Whatever happened to good old-fashioned jingoism, the days when it was okay to vilify someone just because they were different? Do you ever lie awake wishing we still had a Know Nothing Party (or at least one that hadn’t named itself after a hot beverage)? How about wishing you had a time machine so that you could go back to the days that your grandfather rants about, when xenophobia was respected as the glorious ideal it is?
Obviously I’m kidding, but if you do agree with any of the things I’ve just said, then I’m sure you’ve been waiting with bated breath for the long delayed release of “Red Dawn,” the remake of the 1984 classic of Cold War paranoia, directed by Dan Bradley. In this apocalyptic paean to why America is just totally better than everyone else, our grand old nation is attacked by hordes of North Korean soldiers bent on endangering our perfect way of life. Because the US military has been crippled by a super powerful EMP (electromagnetic pulse), provided to the North Koreans by Russia, the defense of our amber waves of grain and purple mountain majesties falls to a band of amateur high school freedom fighters, led by Chris Hemsworth, Josh Peck, and the less-hot bread-chucking kid from “The Hunger Games.” But what match are these average guerrillas for the impossibly powerful armies of The Onion’s Sexiest Man Alive? I guess you’ll have to tune in to find out.
“Red Dawn” is really something to behold: a film that spends millions of dollars to bring to life a hopelessly defunct ideology while still managing to be far too boring to actually offend anyone. I’m sure there will be a lot of talk of how racist this film is, how it perpetuates outdated cultural ideals, and will stick out as a social tumor in this year’s film output. And to a certain degree, all of this is true.
But it’s also a waste of time. To call this film racist is to give it an energy and a sense of purpose that its drab visual layout and bland jumbling of half-assed patriotic rhetoric could in no way sustain. “Red Dawn” is too dumb to be culturally insensitive and too hyperactive to even have the ability to touch on race or any other such topic. To give this film an agenda is to expend more energy analyzing this film than its creators put into making it. That’s certainly not to excuse the film, but to put into context the amount of scorn that it’s actually worth.
As many people know, the original plan for “Red Dawn” was to cast the Chinese as the villains until the studio decided that it wasn’t the best idea to paint a country that the U.S. has such an awkward relationship with as, well, evil (because that’s how the North Koreans are treated here, devoid of nuance). In a way, the fact that the film was going to even attempt to be that topical is baffling, because in its portrayal of both the Americans and their enemy, “Red Dawn” seems to have Rip Van Winkle-d through the last 10 years. It grabs ineffectually at political and military ideas and then just throws them at the screen waiting for something to resonate, with no such luck.

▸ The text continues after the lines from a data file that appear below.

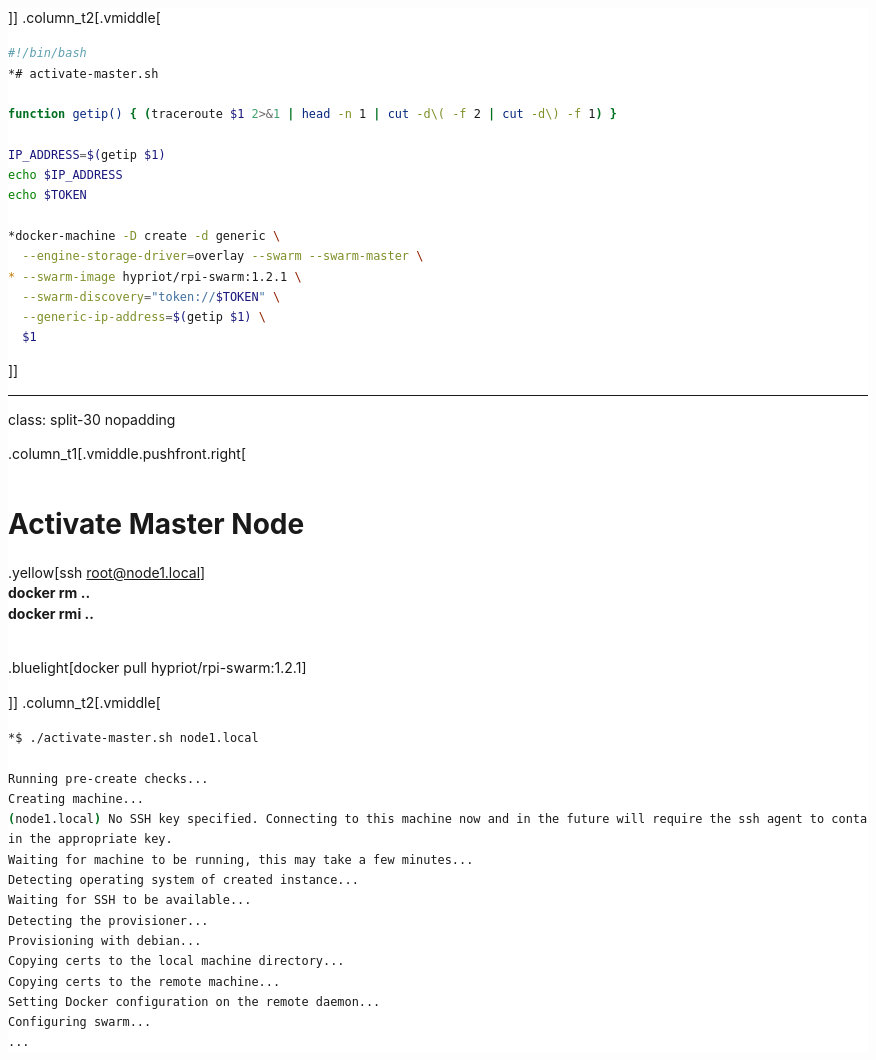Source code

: ]]
.column_t2[.vmiddle[

```bash
#!/bin/bash
*# activate-master.sh

function getip() { (traceroute $1 2>&1 | head -n 1 | cut -d\( -f 2 | cut -d\) -f 1) }

IP_ADDRESS=$(getip $1)
echo $IP_ADDRESS
echo $TOKEN

*docker-machine -D create -d generic \
  --engine-storage-driver=overlay --swarm --swarm-master \
* --swarm-image hypriot/rpi-swarm:1.2.1 \
  --swarm-discovery="token://$TOKEN" \
  --generic-ip-address=$(getip $1) \
  $1
```

]]

---
class: split-30 nopadding 

.column_t1[.vmiddle.pushfront.right[
# Activate Master Node

.yellow[ssh root@node1.local]<br/>
**docker rm ..**<br/>
**docker rmi ..**<br/><br/>

.bluelight[docker pull hypriot/rpi-swarm:1.2.1]

]]
.column_t2[.vmiddle[

```bash
*$ ./activate-master.sh node1.local

Running pre-create checks...
Creating machine...
(node1.local) No SSH key specified. Connecting to this machine now and in the future will require the ssh agent to contain the appropriate key.
Waiting for machine to be running, this may take a few minutes...
Detecting operating system of created instance...
Waiting for SSH to be available...
Detecting the provisioner...
Provisioning with debian...
Copying certs to the local machine directory...
Copying certs to the remote machine...
Setting Docker configuration on the remote daemon...
Configuring swarm...
...
```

In the original film, it was easy to feel engaged with the conflict on display despite oneself. Sure, you ended the movie kind of hating that you were able to get so wrapped up in such a juvenile portrayal of war, but you could at least be consoled by the abundant camp and the sense that even the filmmakers were poking a little bit of fun at those who might take the film too seriously. In the remake, none of that remains. In its place, the film chooses to meander between larger gray battle scenes that fail to enrage, excite, or even register as anything other than images on a screen. There’s nothing behind it beside the poorly filmed fantasies of a crew that doesn’t get why the film might have a chance to be engaging or why it would inevitably be offensive.
If you’re looking for a good war movie, don’t see “Red Dawn.” If you’re looking for a good action movie, don’t see “Red Dawn.” If you’re looking for a film that aptly stimulates that long dormant hatred of all things different, too long stifled by that oh-so-frustrating open mindedness on campus, don’t see “Red Dawn.” This is just a movie for anyone with a blindfold and earplugs, and anyone who thought Chris Hemsworth was too likable in “The Avengers.” If you can find any sober or unironic pleasure in this movie, it’s not that you’re a bad person, really; you just have bad taste.